This is what Earth looks like through a planet hunter's eyes.
Our home planet blazes like a cosmic lighthouse in a photo taken by NASA's Kepler space telescope, which has discovered more than 2,500 alien worlds to date.
"Captured on Dec. 10, 2017, after the spacecraft adjusted its telescope to a new field of view, Earth's reflection as it slipped past was so extraordinarily bright that it created a saber-like saturation bleed across the instrument's sensors, obscuring the neighboring moon," NASA officials wrote in a description of the photo, which was released Wednesday (March 7)—the ninth anniversary of Kepler's launch. [10 Amazing Photos of Earth from Space]
Earth appears so bright because Kepler's light-sensing photometer is exquisitely sensitive. The instrument was designed to detect the tiny brightness dips caused when exoplanets cross their host stars' faces from Kepler's perspective.
The spacecraft first did this work while staring at about 150,000 stars simultaneously. But this initial mission came to an end in May 2013, when the second of Kepler's four orientation-maintaining reaction wheels failed, robbing the telescope of its precision pointing ability.
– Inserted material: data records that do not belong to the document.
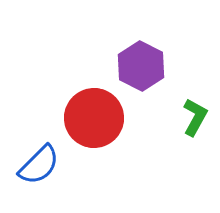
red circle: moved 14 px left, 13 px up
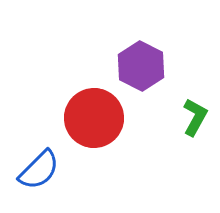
blue semicircle: moved 5 px down
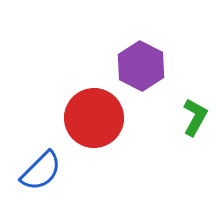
blue semicircle: moved 2 px right, 1 px down
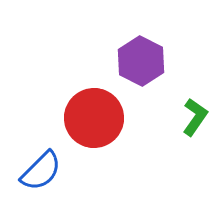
purple hexagon: moved 5 px up
green L-shape: rotated 6 degrees clockwise
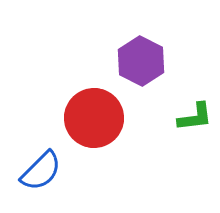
green L-shape: rotated 48 degrees clockwise
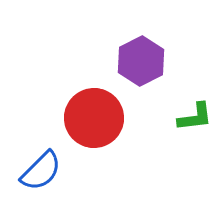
purple hexagon: rotated 6 degrees clockwise
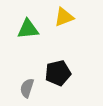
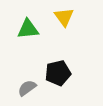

Mission managers soon figured out a way to stabilize Kepler using sunlight pressure, however, and Kepler embarked on a new mission called K2. During K2, Kepler continues hunting for planets on a more limited basis, and it's also observing a variety of other celestial objects and phenomena.
Kepler orbits the sun, a bit behind Earth. At the time the newly released photo was taken, the spacecraft was about 94 million miles (151 million kilometers) from our planet, NASA officials said.
A new planet hunter will soon join Kepler in the final frontier. NASA's Transiting Exoplanet Survey Satellite (TESS) is scheduled to launch on April 16, on a mission to hunt for alien worlds circling stars in the sun's neighborhood. As its name suggest, TESS will use the "transit" technique—the same planet-hunting method Kepler employs.
Some of the planets found by TESS will likely be studied in detail by NASA's $8.9 billion James Webb Space Telescope, which is due to lift off in 2019.